There are bum fights, a Donald Trump appearance (someone says “you’re fired" and The Donald shows up. Is this funny to you? I could see these jokes coming as though I’d seen the show before.) and the Paul Lynde alien being arbitrary and unfunny. Which is the order of the day on Sundays at 9, it seems.
If Seth McFarlane’s magnum opus is FAMILY GUY, well, this is his proof that he only had that show in him, and tonight’s FG episode proved again that he doesn’t even have that. Can’t we reward mediocrity and derivative humor with the fate it deserves, the fate that met FAMILY GUY three years ago? The lesson here is that big, broad jokes that really don’t make anyone laugh—be honest, did you actually laugh at either of these shows—are the order of the day, and that if you try to overachieve, you will be smacked down for it. Arrested development indeed.
The Aftermath
As the hour wound down, the sounds of laughter in my house… well, there were no sounds of laughter from 9-10 PM on Fox. Mostly just sorrowful sighs and groans that I was sacrificing a night for this tripe. I can only hope Mitch Hurwitz wasn’t watching this to see why his show was prematurely yanked.

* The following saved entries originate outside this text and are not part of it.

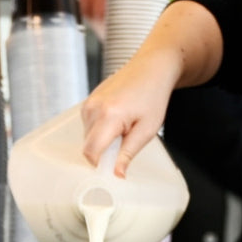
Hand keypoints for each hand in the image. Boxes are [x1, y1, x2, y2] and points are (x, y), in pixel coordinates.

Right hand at [80, 49, 179, 176]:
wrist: (151, 67)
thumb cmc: (153, 95)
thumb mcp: (147, 129)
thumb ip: (128, 153)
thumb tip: (117, 174)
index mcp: (108, 116)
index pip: (91, 152)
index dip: (100, 165)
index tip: (113, 168)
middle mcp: (93, 108)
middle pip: (88, 145)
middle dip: (104, 151)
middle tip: (126, 141)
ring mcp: (88, 103)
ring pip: (88, 136)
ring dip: (103, 139)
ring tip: (124, 126)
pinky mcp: (88, 101)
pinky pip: (89, 125)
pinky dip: (101, 128)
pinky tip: (118, 118)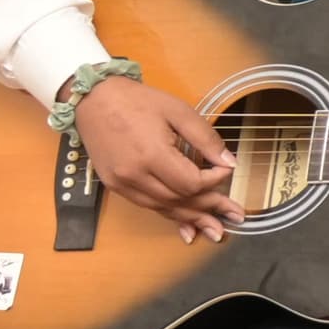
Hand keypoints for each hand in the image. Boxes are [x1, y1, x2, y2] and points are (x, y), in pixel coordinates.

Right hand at [75, 74, 239, 240]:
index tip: (227, 171)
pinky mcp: (115, 186)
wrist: (93, 99)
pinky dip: (170, 215)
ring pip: (164, 208)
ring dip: (192, 218)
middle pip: (180, 200)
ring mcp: (122, 184)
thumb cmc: (136, 101)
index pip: (192, 183)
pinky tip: (187, 228)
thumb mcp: (178, 111)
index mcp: (151, 155)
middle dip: (210, 207)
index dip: (215, 181)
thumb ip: (206, 139)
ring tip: (216, 229)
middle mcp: (134, 175)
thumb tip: (229, 163)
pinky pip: (148, 206)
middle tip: (236, 215)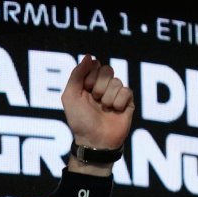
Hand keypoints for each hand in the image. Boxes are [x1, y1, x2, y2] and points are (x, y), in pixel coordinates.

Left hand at [62, 55, 134, 176]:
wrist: (95, 140)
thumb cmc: (80, 120)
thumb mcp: (70, 97)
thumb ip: (76, 75)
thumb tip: (89, 56)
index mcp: (88, 83)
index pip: (95, 65)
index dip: (90, 76)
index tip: (85, 89)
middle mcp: (102, 86)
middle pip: (107, 69)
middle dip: (99, 86)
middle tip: (95, 100)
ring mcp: (115, 94)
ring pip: (116, 81)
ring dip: (107, 97)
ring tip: (104, 109)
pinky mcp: (127, 101)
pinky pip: (126, 91)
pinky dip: (118, 102)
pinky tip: (115, 111)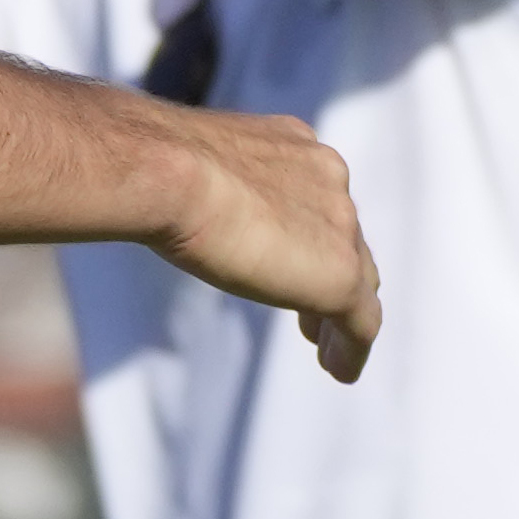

After all this, what did I learn? These things:
These shows would be fine on Cartoon Network late at night, when audiences are usually under the influence of various things that make the shows seem funnier than they are.
ARRESTED DEVELOPMENT is too smart to be stuck on a channel like Fox, as were shows like DARK ANGEL, KEEN EDDIE, FIREFLY and hell, even HERMAN’S HEAD.
If it would have the same result as the FAMILY GUY DVD sales, I’ll buy dozens of sets of FUTURAMA DVDs.
Fox executives are in no danger of breaking their streak of bad decisions, a streak that even the 2004/2005 Los Angeles Lakers are in awe of.
It might not sound like it, since I’m fairly annoyed that I spent an hour watching these shows, but I did give them a try. I didn’t not want to laugh at them. I just had nothing to work with. Oh, well, guess we’ll have some fodder for the Mail Shoot for a long time to come.